What the task requires — Reproduce verbatim the portion of the passage on Little Boy Blue from "The story starts" to "away with Sammy.".

Little Boy Blue is a 1981 semi-autobiographical novel by Edward Bunker that follows his journey into crime.


Plot summary

Alex Hammond is an 11-year-old boy living in Los Angeles, California. His father Clem Hammond is a carpenter and has been struggling to find a job ever since the Great Depression hit the US. His parents are separated and he is very close with his father. However, Clem does not have the resources to support Alex. As a result, he attempts to have outside intervention in supporting Alex such as enrolling him into military school and placing him into foster homes. Alex has run way from all of these places and exhibits temper tantrums because he does not want to be away from his father. His bursts of rage cause authorities and fellow inmates in various institutions to believe that he is crazy, specifically displaying the early traits of psychopathy, such as what is deemed to be "criminal versatility".

The story starts out in 1943, with Alex, Clem, and a social worker going from LA to the Valley Home For Boys in San Fernando Valley where Alex will live. However, he meets up with trouble there because one of his roommates Sammy decides to shoplift from a store. Even though Alex does not steal anything, the housemother Thelma Cavendish decides to punish him. This unfair act in the eyes of Alex causes him to attack her and he rips her dress. He decides to run away with Sammy.

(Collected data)
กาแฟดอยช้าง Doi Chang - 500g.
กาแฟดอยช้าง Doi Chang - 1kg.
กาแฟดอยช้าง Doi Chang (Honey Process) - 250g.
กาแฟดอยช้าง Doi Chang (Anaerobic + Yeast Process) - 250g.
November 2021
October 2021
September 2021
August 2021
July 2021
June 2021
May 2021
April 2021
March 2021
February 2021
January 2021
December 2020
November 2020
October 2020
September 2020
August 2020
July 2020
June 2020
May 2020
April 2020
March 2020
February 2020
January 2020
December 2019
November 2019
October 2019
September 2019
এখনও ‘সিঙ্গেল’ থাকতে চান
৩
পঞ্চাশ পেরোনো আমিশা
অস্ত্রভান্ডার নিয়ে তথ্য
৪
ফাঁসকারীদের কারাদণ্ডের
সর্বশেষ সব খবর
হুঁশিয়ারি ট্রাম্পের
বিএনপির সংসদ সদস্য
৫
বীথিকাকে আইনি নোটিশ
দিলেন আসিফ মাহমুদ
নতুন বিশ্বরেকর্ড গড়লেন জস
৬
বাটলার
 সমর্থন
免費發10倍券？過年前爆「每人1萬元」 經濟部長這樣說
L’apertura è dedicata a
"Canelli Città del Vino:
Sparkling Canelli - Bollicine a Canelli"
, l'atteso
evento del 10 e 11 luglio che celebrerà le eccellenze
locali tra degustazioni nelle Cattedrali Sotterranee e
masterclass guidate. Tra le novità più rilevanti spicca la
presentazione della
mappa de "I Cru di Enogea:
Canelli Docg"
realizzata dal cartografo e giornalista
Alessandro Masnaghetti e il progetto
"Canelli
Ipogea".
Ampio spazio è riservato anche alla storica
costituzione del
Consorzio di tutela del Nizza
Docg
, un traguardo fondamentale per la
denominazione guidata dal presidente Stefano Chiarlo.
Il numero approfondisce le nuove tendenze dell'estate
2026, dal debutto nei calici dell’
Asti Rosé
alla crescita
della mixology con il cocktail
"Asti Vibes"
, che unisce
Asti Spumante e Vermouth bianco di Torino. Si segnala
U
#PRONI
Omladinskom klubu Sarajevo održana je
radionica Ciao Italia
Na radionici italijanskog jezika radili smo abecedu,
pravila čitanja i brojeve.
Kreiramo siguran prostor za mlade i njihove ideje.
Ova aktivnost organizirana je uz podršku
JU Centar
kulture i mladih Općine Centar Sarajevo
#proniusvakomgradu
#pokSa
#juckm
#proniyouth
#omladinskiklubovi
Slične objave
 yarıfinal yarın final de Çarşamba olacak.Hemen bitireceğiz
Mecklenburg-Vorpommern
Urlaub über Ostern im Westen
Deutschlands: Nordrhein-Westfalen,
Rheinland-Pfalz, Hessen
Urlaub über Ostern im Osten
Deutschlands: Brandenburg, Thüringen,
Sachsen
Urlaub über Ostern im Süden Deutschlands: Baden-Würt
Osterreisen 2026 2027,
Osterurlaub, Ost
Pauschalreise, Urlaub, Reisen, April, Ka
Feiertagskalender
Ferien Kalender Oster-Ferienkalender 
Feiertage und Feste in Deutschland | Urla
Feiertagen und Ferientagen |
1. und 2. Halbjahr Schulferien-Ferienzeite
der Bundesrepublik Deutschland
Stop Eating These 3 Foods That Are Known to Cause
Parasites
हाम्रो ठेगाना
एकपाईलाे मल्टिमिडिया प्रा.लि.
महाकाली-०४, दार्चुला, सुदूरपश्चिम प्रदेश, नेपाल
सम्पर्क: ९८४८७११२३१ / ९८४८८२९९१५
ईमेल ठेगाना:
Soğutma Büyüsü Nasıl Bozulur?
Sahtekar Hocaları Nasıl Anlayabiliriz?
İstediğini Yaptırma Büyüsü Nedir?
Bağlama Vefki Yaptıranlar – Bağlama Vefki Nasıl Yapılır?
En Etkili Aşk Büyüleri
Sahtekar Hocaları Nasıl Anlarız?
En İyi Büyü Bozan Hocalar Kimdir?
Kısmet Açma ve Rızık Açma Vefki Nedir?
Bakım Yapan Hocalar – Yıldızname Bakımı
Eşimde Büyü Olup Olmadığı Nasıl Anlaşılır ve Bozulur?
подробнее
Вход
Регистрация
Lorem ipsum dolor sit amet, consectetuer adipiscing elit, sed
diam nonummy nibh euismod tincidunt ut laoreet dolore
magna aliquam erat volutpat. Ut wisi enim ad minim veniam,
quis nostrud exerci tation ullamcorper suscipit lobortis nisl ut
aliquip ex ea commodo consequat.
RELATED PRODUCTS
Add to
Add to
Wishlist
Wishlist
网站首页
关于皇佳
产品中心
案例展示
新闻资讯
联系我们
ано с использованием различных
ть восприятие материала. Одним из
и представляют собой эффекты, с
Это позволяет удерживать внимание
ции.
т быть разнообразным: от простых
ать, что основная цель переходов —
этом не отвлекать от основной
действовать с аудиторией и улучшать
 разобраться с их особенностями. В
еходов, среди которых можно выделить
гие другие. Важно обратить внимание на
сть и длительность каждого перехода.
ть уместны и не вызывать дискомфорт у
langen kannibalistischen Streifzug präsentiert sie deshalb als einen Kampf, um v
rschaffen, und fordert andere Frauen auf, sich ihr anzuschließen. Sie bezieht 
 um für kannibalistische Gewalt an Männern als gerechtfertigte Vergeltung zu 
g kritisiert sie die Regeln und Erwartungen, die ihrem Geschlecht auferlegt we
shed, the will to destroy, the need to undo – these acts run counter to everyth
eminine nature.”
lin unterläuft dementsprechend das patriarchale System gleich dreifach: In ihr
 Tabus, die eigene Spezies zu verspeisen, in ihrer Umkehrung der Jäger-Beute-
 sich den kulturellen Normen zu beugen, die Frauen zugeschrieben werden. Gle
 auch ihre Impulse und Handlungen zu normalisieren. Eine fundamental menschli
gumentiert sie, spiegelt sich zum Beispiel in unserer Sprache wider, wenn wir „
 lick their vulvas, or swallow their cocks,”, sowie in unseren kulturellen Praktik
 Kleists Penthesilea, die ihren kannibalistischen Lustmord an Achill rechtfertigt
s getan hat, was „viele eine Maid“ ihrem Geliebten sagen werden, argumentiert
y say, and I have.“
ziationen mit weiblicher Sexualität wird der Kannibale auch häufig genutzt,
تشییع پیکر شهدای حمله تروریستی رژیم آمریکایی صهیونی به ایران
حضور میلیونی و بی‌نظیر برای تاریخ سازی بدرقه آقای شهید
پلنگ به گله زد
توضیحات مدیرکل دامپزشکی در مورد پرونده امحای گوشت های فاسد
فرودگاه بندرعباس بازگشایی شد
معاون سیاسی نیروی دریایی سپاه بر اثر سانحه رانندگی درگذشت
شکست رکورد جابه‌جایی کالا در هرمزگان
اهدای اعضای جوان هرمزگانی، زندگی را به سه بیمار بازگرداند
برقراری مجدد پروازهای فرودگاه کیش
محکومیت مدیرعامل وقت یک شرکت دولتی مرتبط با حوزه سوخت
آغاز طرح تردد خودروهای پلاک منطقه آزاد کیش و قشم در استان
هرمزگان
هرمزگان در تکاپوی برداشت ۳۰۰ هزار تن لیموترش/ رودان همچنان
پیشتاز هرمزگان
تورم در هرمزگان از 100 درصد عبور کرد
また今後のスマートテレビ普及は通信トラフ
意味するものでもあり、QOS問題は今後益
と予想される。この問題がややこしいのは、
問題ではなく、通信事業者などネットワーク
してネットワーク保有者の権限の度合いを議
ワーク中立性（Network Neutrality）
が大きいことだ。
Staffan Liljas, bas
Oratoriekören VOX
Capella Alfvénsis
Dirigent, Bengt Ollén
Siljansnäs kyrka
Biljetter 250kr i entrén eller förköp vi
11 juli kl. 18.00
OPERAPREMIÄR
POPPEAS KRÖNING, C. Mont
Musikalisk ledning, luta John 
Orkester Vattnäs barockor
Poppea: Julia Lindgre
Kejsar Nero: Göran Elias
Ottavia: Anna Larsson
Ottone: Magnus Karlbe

Written answer —
The story starts out in 1943, with Alex, Clem, and a social worker going from LA to the Valley Home For Boys in San Fernando Valley where Alex will live. However, he meets up with trouble there because one of his roommates Sammy decides to shoplift from a store. Even though Alex does not steal anything, the housemother Thelma Cavendish decides to punish him. This unfair act in the eyes of Alex causes him to attack her and he rips her dress. He decides to run away with Sammy.